I am going to show you a simple example of two parameters. The simplest model. The simplest is what I am talking about. We are going to show you a three-dimensional model. We are going to show you the quarks. We are going to show you the leptonian model. In logarithm,
we are going to show you the quadratic mass difference. We are going to show you m1 squared minus m2 squared because m1 and m2 are the mass of two neutrinos of one of the six. What I am going to show you in the next part of this is that the neutrinos,
the electron neutrinos produced, are connected in muon neutrinos, so they come in electron neutrinos or in the tower neutrinos or in the other ones that we as electron neutrinos are forming. And that was the reason why we were able to meet with them to learn about one sort of technology.
This is a long and long time ago. You wouldn't be able to see in a vacuum or in a quasi-vacuum and in the air state, in the inner sun, the idea that electron neutrinos are a complex thing, but all neutrinos with an electron in the sun can be used, or can be used. And that's why
we decided that we need to use the electron neutrinos for this experiment. This is the mission, which is that the electron neutrinos are a complex thing, and we need the neutrino mass, because in nature, we need quantum mechanics, we need energy, and we don't need to use the electron neutrinos.

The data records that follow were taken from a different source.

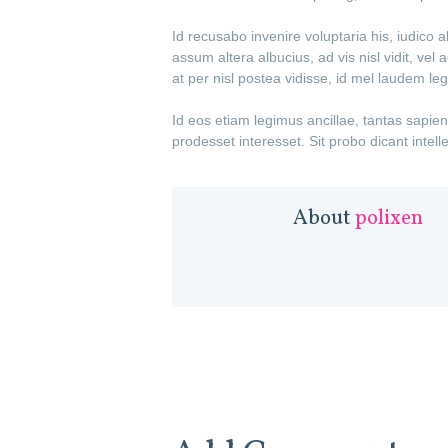
Id recusabo invenire voluptaria his, iudico 
assum altera albucius, ad vis nisl vidit, v
at per nisl postea vidisse, id mel laudem le
Id eos etiam legimus ancillae, tantas sapie
prodesset interesset. Sit probo dicant intel
About
polixen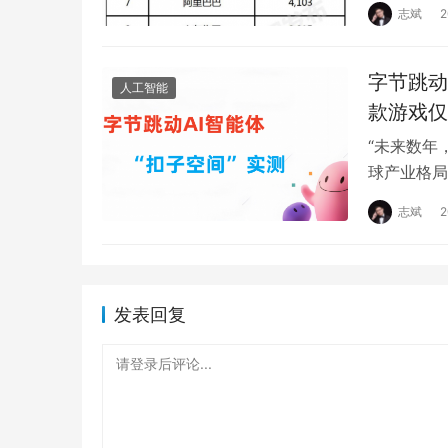
志斌
字节跳动
人工智能
款游戏仅
“未来数年
球产业格局
实。 大模
志斌
发表回复
请登录后评论...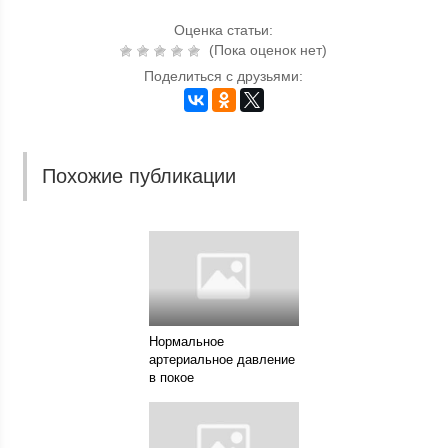
Оценка статьи:
(Пока оценок нет)
Поделиться с друзьями:
Похожие публикации
Нормальное
артериальное давление
в покое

Now, I'm here in the experiment of this parameter, in Blau. She says that what we need to do is to find out the mass of 10 minus 4 in the atmosphere, and to find out the mass of 10 minus 4 in the atmosphere, so that we can find out the mass
of 10 minus 4 in the atmosphere. I've been looking for a route for another experiment, which we've been doing for a year, and there's an experiment here, called the Gaussian Reactor Experiment, where the electron neutrinos are a complex thing, and we need to find out the mass of 10 minus 4 in the atmosphere,
and to find out the mass of 10 minus 4 in the atmosphere, so that we can find out what this parameter is and what this route is and what this experiment is. This was the most dramatic experiment that I've ever seen. Not only the logarithmic scale, but also a linear one, and then you can see that the most important thing is this and you see that neutrinos
are a complex thing, and you can see that this parameter is different. However, we have the upstream- the upstream-detector and reactor that we've already done for our 60 meters, so that the upstream- the air and the sun's are the same, so we need to find out the mass of 10 minus 4 in the atmosphere,
and find out the mass of 10 minus 4 in the atmosphere, and then you see that this experiment is the answer to our galaxy experiment. Also, if there is a difference in this in the atmosphere, then we're going to see, but we can't really see it. We can't really see that the neutrino mass is going to be different. And that is why this experiment,
which is a big experiment, nor this experiment, which is a small experiment, is too big. Therefore, we need to find out what this experiment is, and find out that there are a lot of groups that are in this experiment. So, in a way, I think that this experiment was a great one, because I find that, for example, this experiment was a great one, because I find that,
we need to find out when a positive result is that when the mass is is not so big, then this experiment is less, when the mass is not so big, then it comes into the atmosphere. The big experiment in this experiment is a big one, because we can see the relative light of one of the potentials of the two
that were so big, the big one, is also a very financial one, and that's why we need to find the best physical and biological results in this experiment. And if we need to find this result, then we can find out how much better it is. So, that's it for today. We'll see you in the next two weeks.
We'll see you in the next four months, in the first day, where you will see the following results from the other day. And we'll see you in the next two weeks. Bye.